「薬は風邪のひきはじめに飲むといい」は本当?
風邪をひいたという時、「このサプリメントを飲んで、この食べ物をたくさんとるとすぐに良くなりますよ」という魔法の言葉を贈りたい気持ちもありますが、残念ながら現実はそうではありません。
まず、クリアにしておきたいことは、風邪には「治癒までの時間を早める」と証明された対処法や治療法がないということです。
それを聞いて、「そんなことはあるはずがない」と思われる方もいらっしゃるかもしれません。「薬は風邪のひきはじめに飲むといい」と言うじゃないかと思われるかもしれません。私自身、この言葉がどこからきたものなのか、よくわかりません。少なくとも、科学はそれを教えてくれてはいません。
「医師がすすめる風邪の予防法」といった記事を見かけることもありますし、ご家族や友人から「風邪にはビタミンCが豊富なあの食べ物が効く」「いい健康ドリンクを知っているよ」などといった話を聞いたことがあるでしょう。そんな経験から「風邪に効く」と信じるのも無理はありません。

.....

▶ _作業内容_
風邪の対処法を述べた文書抜粋を、最後の文の後から書き継ぐこと。

.....

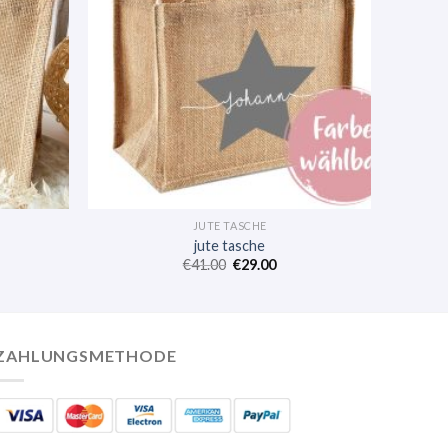
JUTE TASCHE
jute tasche
€
41.00
€
29.00
ZAHLUNGSMETHODE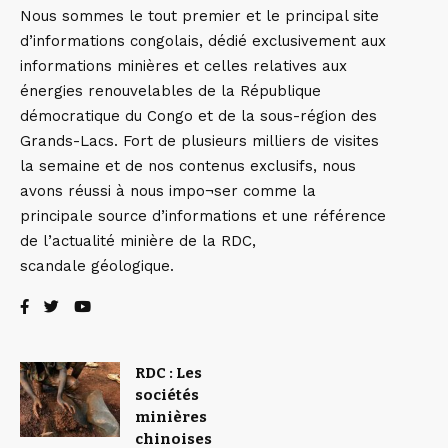
Nous sommes le tout premier et le principal site
d’informations congolais, dédié exclusivement aux
informations minières et celles relatives aux
énergies renouvelables de la République
démocratique du Congo et de la sous-région des
Grands-Lacs. Fort de plusieurs milliers de visites
la semaine et de nos contenus exclusifs, nous
avons réussi à nous impo¬ser comme la
principale source d’informations et une référence
de l’actualité minière de la RDC,
scandale géologique.
RDC : Les
sociétés
minières
chinoises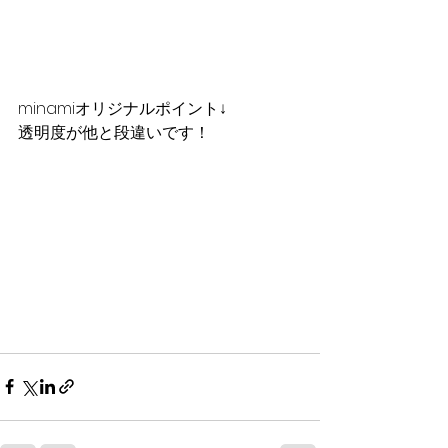
minamiオリジナルポイント↓
透明度が他と段違いです！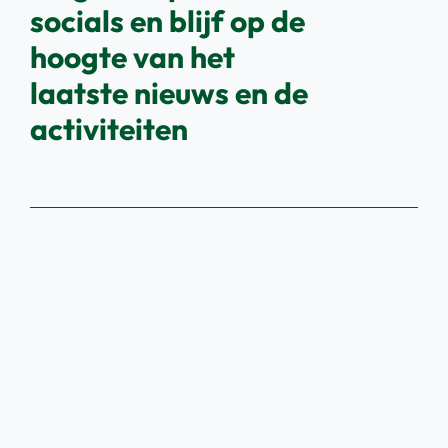
socials en blijf op de
hoogte van het
laatste nieuws en de
activiteiten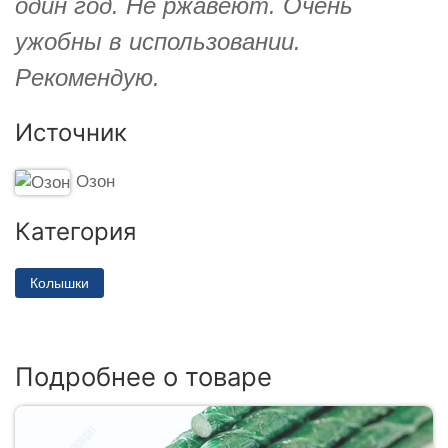
один год. Не ржавеют. Очень
ужобны в использовании.
Рекомендую.
Источник
Озон
Категория
Колышки
Подробнее о товаре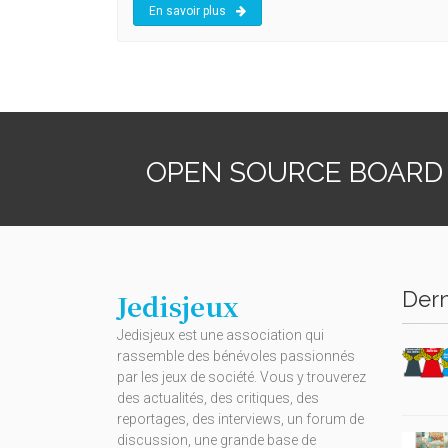
En savoir plus
OPEN SOURCE BOARD
Dern
Jedisjeux
Jedisjeux est une association qui
rassemble des bénévoles passionnés
par les jeux de société. Vous y trouverez
des actualités, des critiques, des
reportages, des interviews, un forum de
discussion, une grande base de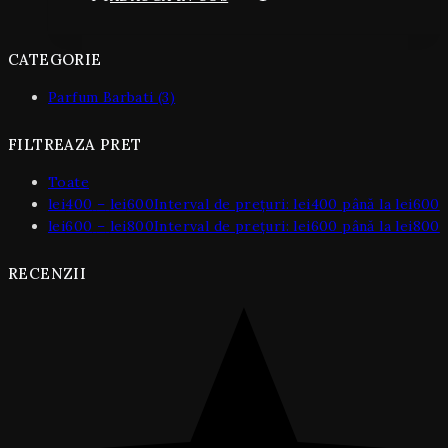
CATEGORIE
Parfum Barbati
(3)
FILTREAZA PRET
Toate
lei
400
–
lei
600
Interval de prețuri: lei400 până la lei600
lei
600
–
lei
800
Interval de prețuri: lei600 până la lei800
RECENZII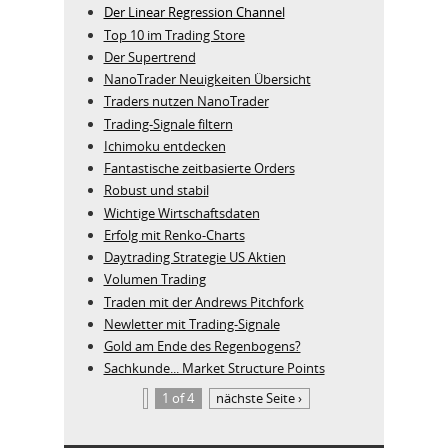
Der Linear Regression Channel
Top 10 im Trading Store
Der Supertrend
NanoTrader Neuigkeiten Übersicht
Traders nutzen NanoTrader
Trading-Signale filtern
Ichimoku entdecken
Fantastische zeitbasierte Orders
Robust und stabil
Wichtige Wirtschaftsdaten
Erfolg mit Renko-Charts
Daytrading Strategie US Aktien
Volumen Trading
Traden mit der Andrews Pitchfork
Newletter mit Trading-Signale
Gold am Ende des Regenbogens?
Sachkunde... Market Structure Points
1 of 4
nächste Seite ›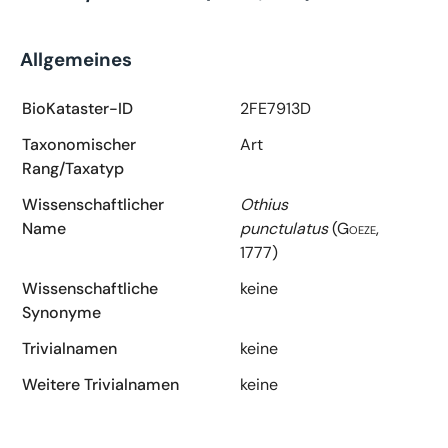
Allgemeines
BioKataster-ID
2FE7913D
Taxonomischer
Art
Rang/Taxatyp
Wissenschaftlicher
Othius
Name
punctulatus
(Goeze,
1777)
Wissenschaftliche
keine
Synonyme
Trivialnamen
keine
Weitere Trivialnamen
keine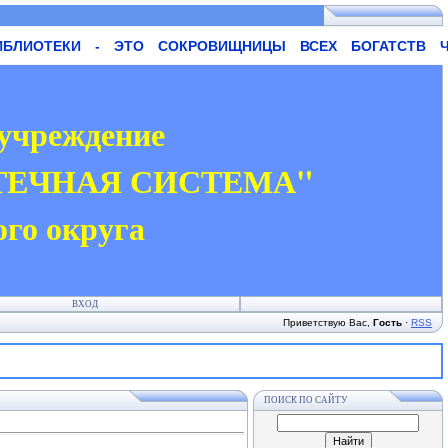
ТЕКИ - ЭТО СОКРОВИЩНИЦЫ ВСЕХ БОГАТСТВ ЧЕЛОВЕ
учреждение
ТЕЧНАЯ СИСТЕМА"
ого округа
ВХОД
Приветствую Вас
,
Гость
·
RSS
ПОИСК ПО САЙТУ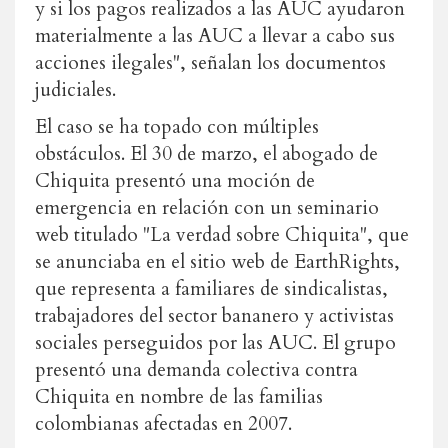
y si los pagos realizados a las AUC ayudaron
materialmente a las AUC a llevar a cabo sus
acciones ilegales", señalan los documentos
judiciales.
El caso se ha topado con múltiples
obstáculos. El 30 de marzo, el abogado de
Chiquita presentó una moción de
emergencia en relación con un seminario
web titulado "La verdad sobre Chiquita", que
se anunciaba en el sitio web de EarthRights,
que
representa a familiares de sindicalistas,
trabajadores del sector bananero y activistas
sociales perseguidos por las AUC. El grupo
presentó una demanda colectiva contra
Chiquita en nombre de las familias
colombianas afectadas en 2007.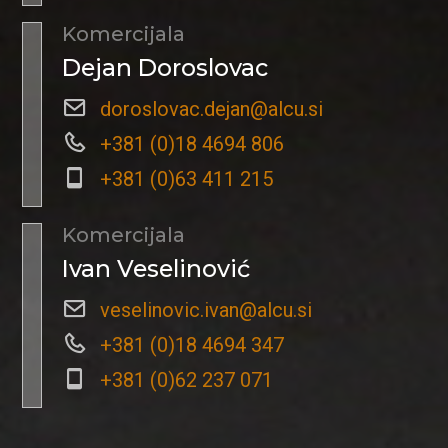
Komercijala
Dejan Doroslovac
doroslovac.dejan@alcu.si
+381 (0)18 4694 806
+381 (0)63 411 215
Komercijala
Ivan Veselinović
veselinovic.ivan@alcu.si
+381 (0)18 4694 347
+381 (0)62 237 071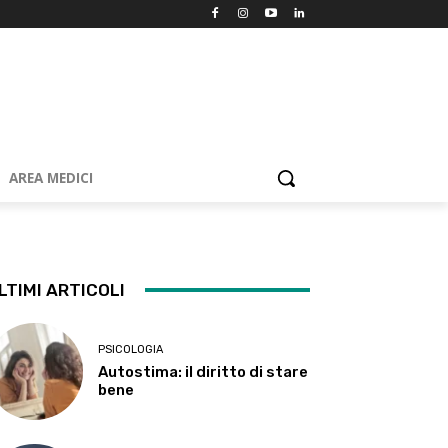
AREA MEDICI
LTIMI ARTICOLI
PSICOLOGIA
Autostima: il diritto di stare
bene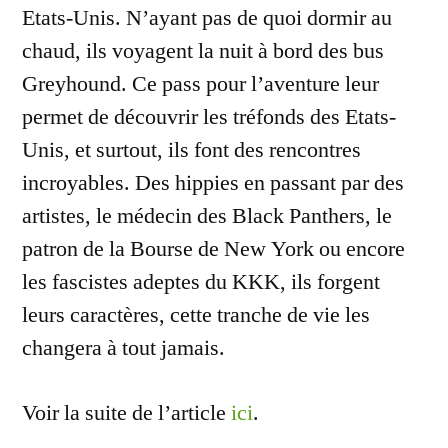
Etats-Unis. N’ayant pas de quoi dormir au
chaud, ils voyagent la nuit à bord des bus
Greyhound. Ce pass pour l’aventure leur
permet de découvrir les tréfonds des Etats-
Unis, et surtout, ils font des rencontres
incroyables. Des hippies en passant par des
artistes, le médecin des Black Panthers, le
patron de la Bourse de New York ou encore
les fascistes adeptes du KKK, ils forgent
leurs caractères, cette tranche de vie les
changera à tout jamais.
Voir la suite de l’article
ici
.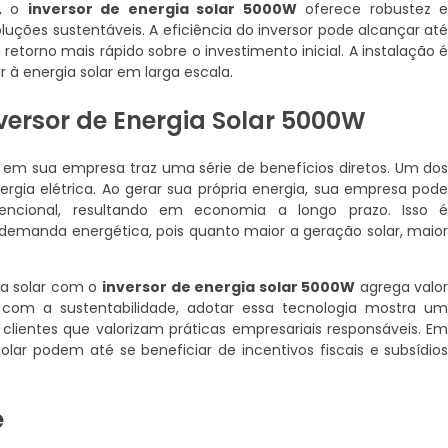
a, o
inversor de energia solar 5000W
oferece robustez 
luções sustentáveis. A eficiência do inversor pode alcançar at
torno mais rápido sobre o investimento inicial. A instalação 
 à energia solar em larga escala.
nversor de Energia Solar 5000W
em sua empresa traz uma série de benefícios diretos. Um do
nergia elétrica. Ao gerar sua própria energia, sua empresa pod
encional, resultando em economia a longo prazo. Isso 
emanda energética, pois quanto maior a geração solar, maio
ia solar com o
inversor de energia solar 5000W
agrega valo
om a sustentabilidade, adotar essa tecnologia mostra u
ientes que valorizam práticas empresariais responsáveis. E
olar podem até se beneficiar de incentivos fiscais e subsídio
e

.....

▶ _解答欄_
科学的な根拠はあるのか
もしかすると、紹介してくれたその人にとっては本当にそうだったのかもしれません。しかし一方で、たまたまその食べ物を食べた時に風邪がよくなったのかもしれませんし、その健康ドリンクを飲んでいなくても風邪はすぐによくなっていたのかもしれません。それが仮に何度か繰り返されていたとしても、です。
自分の信頼する人、あるいは仲のよい誰かの経験は、科学よりもずっと馴染みやすい話でしょう。ですが、その経験が偶然か必然かは分からないという点に注意が必要です。たわいもない日常生活の話ならばそれでもいい訳ですが、特に健康に関しては注意してください。
そこで大切になるのが、それぞれの治療や予防にどのぐらい「科学的な根拠があるのか」という点です。
治療の有効性は、それが必然であり、因果関係があると科学的に証明できてはじめて、「これは有効ですよ」と多くの人にすすめることができるようになります。そうでなければ、間違いを起こしてしまう可能性があるのです。
そのような観点から、風邪についても数えきれないほどの数多くの研究が行われてきました。しかし残念ながら、これまで「こうすれば早く治る」ということを示した治療法はありません。